Transferring biological information
Back to the genome. The genome contains biological information. How to transfer this information from one generation to the next? Once again, intuitively we know: this time it’s all about sex. Now think of the genome as a deck of cards (actually a double deck of cards: everything comes in twos, remember?). Let’s say that Dad has a genome consisting of only black cards and that Mom has a genome consisting of only red cards. Each parent now shuffles their cards (their genome), and then cuts their deck in two so that only half of their cards will get passed to the next generation. Sex happens. The resulting offspring (puppies in this example) will now have a new genome consisting of a full (double) deck of cards, half of which are black (from Dad), the other half of which are red (from Mom).
The fact that genes come in pairs (one copy from each parent) is a good thing as it allows biology to experiment with genetics and thus allows animals to evolve and become (just for an example) dogs. But it can also be not so good in that bad copies of genes can stay hidden. A healthy dog can be a carrier for disease genes. If two healthy (carrier) dogs are mated they can have puppies that are diseased, and other puppies that are healthy.
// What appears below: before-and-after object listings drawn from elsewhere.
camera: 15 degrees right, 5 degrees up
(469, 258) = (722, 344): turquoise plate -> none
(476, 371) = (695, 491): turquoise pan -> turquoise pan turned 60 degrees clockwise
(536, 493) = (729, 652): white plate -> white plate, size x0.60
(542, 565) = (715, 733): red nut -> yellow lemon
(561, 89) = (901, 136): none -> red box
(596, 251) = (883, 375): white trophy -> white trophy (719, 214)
And that’s at the heart of heredity.
An example of heredity
Let’s look at an example of heredity. Consider a black dog and a brown dog. Let’s say that brown is the recessive trait, i.e. it can be hidden, and that black is the dominant trait, i.e. it always reveals itself. Let’s call the gene responsible for the presence (or absence) of black or brown the gene ‘B’. Furthermore, let’s call the black version of the gene capital ‘B’, and the brown version of the gene small ‘b’. Now go back to the idea that you have two parents and that everything in genetics comes in pairs. To have a brown dog, we need two brown copies of the gene (bb). This dog is said to be “affected”. To have a black dog, we only need to have one black copy of the gene, while the other copy can be for black or for brown (BB or Bb). BB will give us a black dog that is ‘clear’ (not a carrier) for the brown copy of the gene. Bb will give us a black dog that is a carrier for the brown copy of the gene.
We now look at three possibilities for mating our black and brown dogs:
Black X Brown (‘Clear’ X Affected)
This will give all black puppies. All the puppies will be carriers for brown.
Black X Brown (Carrier X Affected)
This will give black puppies and brown puppies, in about equal numbers. The black puppies will be carriers for brown.
Black X Black (Carrier X Carrier)
This will give black puppies and brown puppies, but more black than brown. Some of the black puppies will be ‘clear’, while some of them will be carriers for brown.
Once again, genetics doesn’t get any simpler than this. Once again, it can get more complicated.